(Entries taken from a collection)
=-=-=

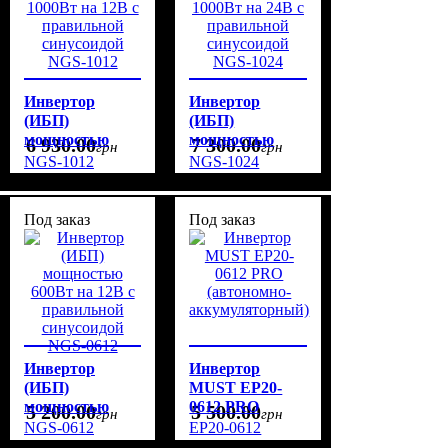
Инвертор
Инвертор
(ИБП)
(ИБП)
мощностью
мощностью
6 930
.
00
7 300
.
00
грн
грн
1000Вт на 12В с
1000Вт на 24В с
NGS-1012
NGS-1024
правильной
правильной
синусоидой
синусоидой
NGS-1012
NGS-1024
Под заказ
Под заказ
Инвертор
Инвертор
(ИБП)
MUST EP20-
мощностью
0612 PRO
5 200
.
00
5 500
.
00
грн
грн
600Вт на 12В с
(автономно-
NGS-0612
EP20-0612
правильной
аккумуляторный)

=-=-=

=== Problem to solve ===
The task calls for every line of the data to be returned exactly, without pictures.

=== Solution to this task ===
Инвертор
Инвертор
(ИБП)
(ИБП)
мощностью
мощностью
6 930
.
00
7 300
.
00
грн
грн
1000Вт на 12В с
1000Вт на 24В с
NGS-1012
NGS-1024
правильной
правильной
синусоидой
синусоидой
NGS-1012
NGS-1024
Под заказ
Под заказ
Инвертор
Инвертор
(ИБП)
MUST EP20-
мощностью
0612 PRO
5 200
.
00
5 500
.
00
грн
грн
600Вт на 12В с
(автономно-
NGS-0612
EP20-0612
правильной
аккумуляторный)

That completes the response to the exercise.